The Agency for Health Care Administration (AHCA) has published a proposed amendment to Rule 59A-8.0099, Florida Administrative Code, which governs the minimum training requirements for home health aides for medically fragile children, commonly referred to as family home health aides. The proposal implements statutory changes enacted through SB 1156 (Chapter 2025-171, Laws of Florida) and would revise both training standards and data reporting requirements for home health agencies.

The proposed rule reflects AHCA’s effort to strengthen pediatric-specific training, reinforce competency validation, and formalize adverse incident and data reporting for agencies serving medically fragile children.

Key Proposed Changes and Their Impact

AHCA proposes restructuring the training curriculum by reducing total required hours from 86 to 76, while more clearly separating foundational aide training from pediatric-specific instruction and clinical competency validation.

Under the proposal, training would include standard home health aide foundational coursework, pediatric-specific theoretical instruction, in-person pediatric skills training, and on-site clinical competency validation with a medically fragile child under the supervision of a registered nurse (RN).

The curriculum would continue to address complex conditions such as respiratory disorders (including ventilators and tracheostomies), neurological and cardiac conditions, enteral feeding systems, ostomies, mobility supports, emergency response procedures, and developmental disabilities.

Importantly, even when coursework is completed online or through hybrid formats, the proposed rule would require in-person skills demonstration and RN-validated competency.

Strengthened RN Oversight

The proposal reinforces that:

  • Aides for medically fragile children are employees of the home health agency
  • All tasks must be delegated and supervised by an RN
  • Training and competency validation must be conducted directly by qualified RNs — not under general supervision

This further formalizes the RN’s central role in pediatric oversight, delegation, and ongoing competency assessment.

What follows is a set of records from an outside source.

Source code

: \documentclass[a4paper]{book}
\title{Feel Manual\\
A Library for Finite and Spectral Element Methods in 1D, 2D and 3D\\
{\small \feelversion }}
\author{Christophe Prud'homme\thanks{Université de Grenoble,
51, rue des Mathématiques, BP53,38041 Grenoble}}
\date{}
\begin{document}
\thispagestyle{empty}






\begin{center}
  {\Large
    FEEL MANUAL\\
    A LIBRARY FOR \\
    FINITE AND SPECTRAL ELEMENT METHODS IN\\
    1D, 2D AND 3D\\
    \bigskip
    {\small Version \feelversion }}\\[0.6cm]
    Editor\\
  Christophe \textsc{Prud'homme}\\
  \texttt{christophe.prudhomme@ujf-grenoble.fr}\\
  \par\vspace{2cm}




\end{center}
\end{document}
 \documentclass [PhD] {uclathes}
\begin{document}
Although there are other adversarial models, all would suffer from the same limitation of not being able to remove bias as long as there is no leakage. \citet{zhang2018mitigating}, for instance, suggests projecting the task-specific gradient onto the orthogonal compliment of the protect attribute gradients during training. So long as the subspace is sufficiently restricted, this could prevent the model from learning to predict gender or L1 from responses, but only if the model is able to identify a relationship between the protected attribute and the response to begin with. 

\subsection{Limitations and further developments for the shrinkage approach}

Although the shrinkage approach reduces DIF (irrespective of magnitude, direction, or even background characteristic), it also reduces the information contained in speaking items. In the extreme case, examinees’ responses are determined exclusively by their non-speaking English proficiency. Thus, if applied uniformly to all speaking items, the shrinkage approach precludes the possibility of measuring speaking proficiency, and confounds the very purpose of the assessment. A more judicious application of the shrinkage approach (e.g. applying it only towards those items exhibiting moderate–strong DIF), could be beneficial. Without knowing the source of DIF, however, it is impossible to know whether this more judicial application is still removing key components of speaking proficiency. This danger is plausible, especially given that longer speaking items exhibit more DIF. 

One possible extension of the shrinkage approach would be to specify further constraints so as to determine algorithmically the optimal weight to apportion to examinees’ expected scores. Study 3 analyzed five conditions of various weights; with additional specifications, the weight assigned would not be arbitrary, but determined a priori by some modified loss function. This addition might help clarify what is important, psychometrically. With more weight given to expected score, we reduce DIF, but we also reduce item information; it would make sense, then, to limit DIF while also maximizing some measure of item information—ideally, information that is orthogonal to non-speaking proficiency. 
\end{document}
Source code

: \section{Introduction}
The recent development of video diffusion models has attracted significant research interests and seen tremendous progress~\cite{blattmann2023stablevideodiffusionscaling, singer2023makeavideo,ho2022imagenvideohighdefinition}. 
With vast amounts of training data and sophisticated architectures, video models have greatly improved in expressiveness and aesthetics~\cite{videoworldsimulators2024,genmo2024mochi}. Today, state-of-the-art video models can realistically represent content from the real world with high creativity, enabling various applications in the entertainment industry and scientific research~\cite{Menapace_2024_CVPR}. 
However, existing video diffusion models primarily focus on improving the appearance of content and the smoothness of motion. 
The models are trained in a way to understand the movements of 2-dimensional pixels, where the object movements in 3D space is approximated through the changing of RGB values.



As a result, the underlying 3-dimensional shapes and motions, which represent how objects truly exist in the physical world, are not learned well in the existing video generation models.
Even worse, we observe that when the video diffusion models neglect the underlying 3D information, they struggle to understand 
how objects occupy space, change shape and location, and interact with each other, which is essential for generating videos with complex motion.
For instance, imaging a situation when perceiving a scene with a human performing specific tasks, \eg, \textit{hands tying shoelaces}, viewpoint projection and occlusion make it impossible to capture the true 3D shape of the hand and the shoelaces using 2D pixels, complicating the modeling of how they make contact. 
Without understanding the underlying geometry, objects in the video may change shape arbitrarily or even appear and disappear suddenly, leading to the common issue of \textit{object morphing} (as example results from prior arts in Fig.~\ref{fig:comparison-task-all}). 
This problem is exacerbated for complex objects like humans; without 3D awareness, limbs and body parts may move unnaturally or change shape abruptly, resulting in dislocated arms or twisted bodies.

Expanded Medication Administration Training (With Safeguards)

The proposal maintains RN-delegated medication administration authority while requiring additional route-specific medication training, clear RN instruction and supervision, and continued prohibition on controlled substances.

These provisions align increased pediatric complexity with stricter training expectations.

New Reporting Requirements

AHCA also proposes new compliance obligations, including mandatory adverse incident reporting within 48 hours through its electronic reporting system, as well as annual service data reporting on pediatric services provided and agency activity related to medically fragile children, due each year by November 1. Agencies that fail to submit the required reports could face financial penalties of up to $500.

Public Workshop and Comment Period

AHCA will hold a public rule workshop on Thursday, February 19, 2026, at 2:00 PM ET at AHCA headquarters:

2727 Mahan Drive
Building 3, Conference Room B
Tallahassee, FL 32308

Stakeholders may also participate remotely by calling (888) 585-9008 and entering conference room number 998-518-088#.

Written comments can be submitted online through the Florida Department of State website or via email to HQARuleComments@ahca.myflorida.com by February 12, 2026.

Bottom Line

This proposed rule would significantly expand training structure, RN oversight, and reporting obligations for home health agencies serving medically fragile children. While intended to strengthen pediatric safety and competency, it would also introduce new operational and compliance responsibilities for providers.

HCAF is closely reviewing the proposed language — particularly the revised training framework, competency validation requirements, and new reporting mandates — and will be submitting formal comments to AHCA.